Refining Chest X-ray Interpretation with Deep Transfer Learning Techniques

Abstract

Chest X-rays are essential diagnostic tools for thoracic diseases, but different doctors' interpretations can differ greatly, which frequently results in inconsistent diagnoses. By using deep transfer learning techniques, this study seeks to improve the accuracy of Chest X-ray interpretations. More accurate and effective analysis can be accomplished with the growing potential of artificial intelligence (AI) in medical imaging, especially through convolutional neural networks (CNNs). It takes a lot of resources to train these models on sizeable annotated datasets, though. By optimising models that have already been trained on general datasets for particular medical imaging tasks, transfer learning provides a solution. In order to improve image quality, this study presents a dual-model framework that makes use of MobileNetV2 and InceptionV3. It is optimised using sophisticated preprocessing techniques like Contrast Limited Adaptive Histogram Equalisation (CLAHE) and white balance correction.
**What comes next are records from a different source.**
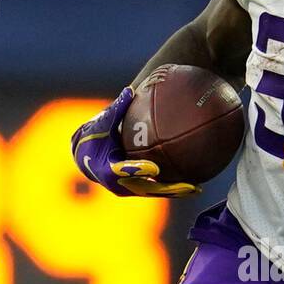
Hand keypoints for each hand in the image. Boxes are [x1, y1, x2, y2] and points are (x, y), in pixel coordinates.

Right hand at [71, 88, 198, 196]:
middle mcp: (121, 184)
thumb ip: (116, 110)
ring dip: (175, 191)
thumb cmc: (96, 137)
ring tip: (196, 188)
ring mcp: (131, 189)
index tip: (153, 168)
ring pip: (155, 192)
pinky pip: (158, 189)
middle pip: (146, 188)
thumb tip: (129, 91)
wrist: (87, 158)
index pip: (124, 171)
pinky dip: (174, 187)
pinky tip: (195, 183)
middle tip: (186, 185)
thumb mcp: (103, 124)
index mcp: (108, 169)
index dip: (138, 170)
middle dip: (166, 188)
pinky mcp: (139, 189)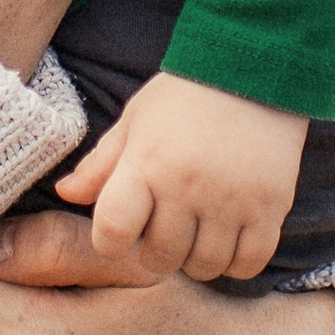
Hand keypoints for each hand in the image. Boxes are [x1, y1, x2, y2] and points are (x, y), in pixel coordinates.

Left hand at [54, 69, 306, 282]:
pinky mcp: (270, 205)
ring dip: (195, 259)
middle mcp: (186, 186)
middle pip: (160, 257)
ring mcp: (231, 199)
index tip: (121, 231)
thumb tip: (64, 194)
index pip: (112, 232)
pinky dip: (235, 263)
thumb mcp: (135, 120)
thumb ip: (101, 163)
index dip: (109, 241)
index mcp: (146, 163)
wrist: (254, 68)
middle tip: (163, 231)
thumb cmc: (185, 95)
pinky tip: (229, 240)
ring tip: (197, 235)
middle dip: (155, 252)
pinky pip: (248, 263)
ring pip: (205, 266)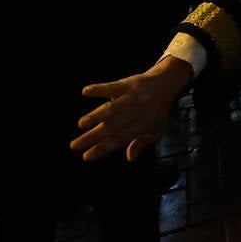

Together with these improvements, data augmentation fills in the existing gaps in deployable, lightweight models for real-time applications in clinical settings with limited resources. When tested on illnesses like lung cancer, pneumonia, and tuberculosis, the system demonstrated notable gains in sensitivity and classification accuracy when compared to conventional diagnostic techniques. Additionally, the models show promise for being incorporated into clinical workflows, which would help radiologists detect diseases early and cut down on diagnostic delays. All things considered, this strategy helps provide healthcare in a more reliable, effective, and easily accessible manner.